The best drug for treating Leishmaniasis is called Pentosam, registered in Britain since 1978. This drug, which is based on the heavy metal, antimony, is not registered in the United States. U.S. servicemen are being treated with it because the surgeon general of the Army has a special arrangement with the Food and Drug Administration for “Investigational New Drug Protocols,” and the Centers for Disease Control maintain a supply. INDP is an odd way of describing a drug that was originally developed in the 1950s, but at least the troops are able to get it. If a civilian like me were to find himself with the “Baghdad Boil,” I’d have to fly to England to buy the drug or hope the CDC in Atlanta looked kindly on me.

The Marines in Liberia were not so lucky. The lack of registration of the best anti-malarial (Coartem, an artemisinin-based combination therapy) meant that those with malaria had to undergo more protracted and painful treatment than would otherwise have been necessary.

For those troops returning home who were bitten by sandflies and who develop fevers, being tested for Leishmaniasis will not be that easy. Few U.S. Army doctors (and probably no civilian doctors) will have ever seen a case, and if it is of the visceral variety, then long-term organ damage can result if the disease remains untreated. Those men most at risk will probably be servicemen who quit the army after returning home since they will not have regular medical checkups as a result.

For those troops still on the ground, the nuisance continues. “One night I was bitten over 200 times,” said Stephen Jones, a British Army corporal. “I hope I don’t develop the boil,” he added.

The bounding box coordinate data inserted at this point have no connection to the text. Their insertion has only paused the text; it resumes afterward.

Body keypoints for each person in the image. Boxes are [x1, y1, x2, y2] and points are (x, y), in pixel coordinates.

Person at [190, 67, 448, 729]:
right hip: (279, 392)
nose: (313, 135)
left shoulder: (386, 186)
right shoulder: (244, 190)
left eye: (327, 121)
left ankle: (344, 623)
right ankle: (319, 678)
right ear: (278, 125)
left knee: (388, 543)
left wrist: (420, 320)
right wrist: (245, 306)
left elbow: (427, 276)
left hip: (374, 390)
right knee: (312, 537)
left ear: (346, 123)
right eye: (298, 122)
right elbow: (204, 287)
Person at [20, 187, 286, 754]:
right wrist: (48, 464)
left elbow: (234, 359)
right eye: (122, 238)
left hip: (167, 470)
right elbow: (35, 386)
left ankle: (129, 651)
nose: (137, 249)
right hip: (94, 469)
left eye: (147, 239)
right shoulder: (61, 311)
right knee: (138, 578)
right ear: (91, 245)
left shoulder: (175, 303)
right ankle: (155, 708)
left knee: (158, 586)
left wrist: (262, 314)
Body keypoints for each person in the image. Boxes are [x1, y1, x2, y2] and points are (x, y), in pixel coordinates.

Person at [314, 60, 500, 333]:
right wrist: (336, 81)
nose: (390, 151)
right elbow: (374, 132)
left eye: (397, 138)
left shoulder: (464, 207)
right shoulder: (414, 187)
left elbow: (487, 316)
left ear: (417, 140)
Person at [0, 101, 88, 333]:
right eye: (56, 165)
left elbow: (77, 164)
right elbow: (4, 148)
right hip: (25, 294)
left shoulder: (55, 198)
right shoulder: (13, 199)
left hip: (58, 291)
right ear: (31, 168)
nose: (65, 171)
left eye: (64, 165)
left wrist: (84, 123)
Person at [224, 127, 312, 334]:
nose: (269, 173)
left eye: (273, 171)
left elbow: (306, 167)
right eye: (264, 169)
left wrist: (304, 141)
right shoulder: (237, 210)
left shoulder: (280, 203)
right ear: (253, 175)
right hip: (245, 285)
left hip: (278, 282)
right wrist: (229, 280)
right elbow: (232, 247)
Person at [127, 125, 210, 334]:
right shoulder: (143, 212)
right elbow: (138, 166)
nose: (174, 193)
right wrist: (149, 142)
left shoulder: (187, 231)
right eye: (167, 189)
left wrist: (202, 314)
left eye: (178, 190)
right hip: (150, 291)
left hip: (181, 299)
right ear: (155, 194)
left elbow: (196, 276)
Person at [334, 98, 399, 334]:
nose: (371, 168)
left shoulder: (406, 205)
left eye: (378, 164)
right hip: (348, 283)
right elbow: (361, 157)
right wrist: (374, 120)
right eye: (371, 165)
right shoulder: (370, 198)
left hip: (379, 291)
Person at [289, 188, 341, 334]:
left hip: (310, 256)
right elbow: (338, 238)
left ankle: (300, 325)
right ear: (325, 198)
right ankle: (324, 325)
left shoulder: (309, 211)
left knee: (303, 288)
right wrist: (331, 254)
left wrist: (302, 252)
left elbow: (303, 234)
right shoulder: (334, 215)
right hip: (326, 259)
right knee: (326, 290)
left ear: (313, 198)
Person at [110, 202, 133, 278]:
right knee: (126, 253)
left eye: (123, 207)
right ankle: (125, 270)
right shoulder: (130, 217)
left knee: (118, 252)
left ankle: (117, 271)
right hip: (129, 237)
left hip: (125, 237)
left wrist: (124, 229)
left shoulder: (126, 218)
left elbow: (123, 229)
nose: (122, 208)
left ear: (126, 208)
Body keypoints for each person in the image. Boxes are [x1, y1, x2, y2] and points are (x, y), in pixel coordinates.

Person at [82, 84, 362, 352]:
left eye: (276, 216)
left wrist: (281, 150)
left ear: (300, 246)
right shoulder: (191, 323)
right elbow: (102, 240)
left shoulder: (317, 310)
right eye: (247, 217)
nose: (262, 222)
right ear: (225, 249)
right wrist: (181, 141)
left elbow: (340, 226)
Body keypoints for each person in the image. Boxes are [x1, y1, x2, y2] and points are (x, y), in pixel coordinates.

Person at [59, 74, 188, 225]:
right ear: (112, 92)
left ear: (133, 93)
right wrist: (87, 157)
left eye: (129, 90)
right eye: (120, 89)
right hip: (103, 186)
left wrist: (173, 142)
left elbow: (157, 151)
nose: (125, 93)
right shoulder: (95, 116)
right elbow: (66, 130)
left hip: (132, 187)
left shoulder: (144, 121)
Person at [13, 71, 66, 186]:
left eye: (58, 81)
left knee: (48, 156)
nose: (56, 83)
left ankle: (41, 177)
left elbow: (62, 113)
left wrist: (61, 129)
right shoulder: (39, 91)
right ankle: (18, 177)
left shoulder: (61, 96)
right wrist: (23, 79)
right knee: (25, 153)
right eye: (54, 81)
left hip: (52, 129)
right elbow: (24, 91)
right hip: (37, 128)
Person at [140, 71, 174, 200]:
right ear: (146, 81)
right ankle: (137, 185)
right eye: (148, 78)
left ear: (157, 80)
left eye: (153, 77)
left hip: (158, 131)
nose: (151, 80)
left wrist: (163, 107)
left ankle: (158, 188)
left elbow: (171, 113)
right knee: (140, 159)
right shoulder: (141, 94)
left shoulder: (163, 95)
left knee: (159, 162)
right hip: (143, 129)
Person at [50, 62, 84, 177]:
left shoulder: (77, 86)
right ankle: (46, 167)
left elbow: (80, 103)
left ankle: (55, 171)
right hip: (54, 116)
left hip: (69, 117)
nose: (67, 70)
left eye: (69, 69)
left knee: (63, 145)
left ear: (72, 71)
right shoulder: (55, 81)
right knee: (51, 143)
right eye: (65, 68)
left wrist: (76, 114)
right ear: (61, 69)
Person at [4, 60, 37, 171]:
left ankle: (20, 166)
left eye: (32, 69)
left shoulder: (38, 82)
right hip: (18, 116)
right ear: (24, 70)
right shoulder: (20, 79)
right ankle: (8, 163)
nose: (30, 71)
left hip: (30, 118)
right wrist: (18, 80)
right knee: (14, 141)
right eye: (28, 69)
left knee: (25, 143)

It remains to be seen how many of Corporal Jones’s colleagues develop the disease. The allied armies are aware of the problem, they have the best experts there to advise, and no one is likely to die. But the allies should not just make an exception for unregistered drugs, but unregistered insecticides too. For preventing the Baghdad Boil is far preferable to treating it.

Dr. Roger Bate is a fellow of the American Enterprise Institute and a director of health-advocacy group Africa Fighting Malaria.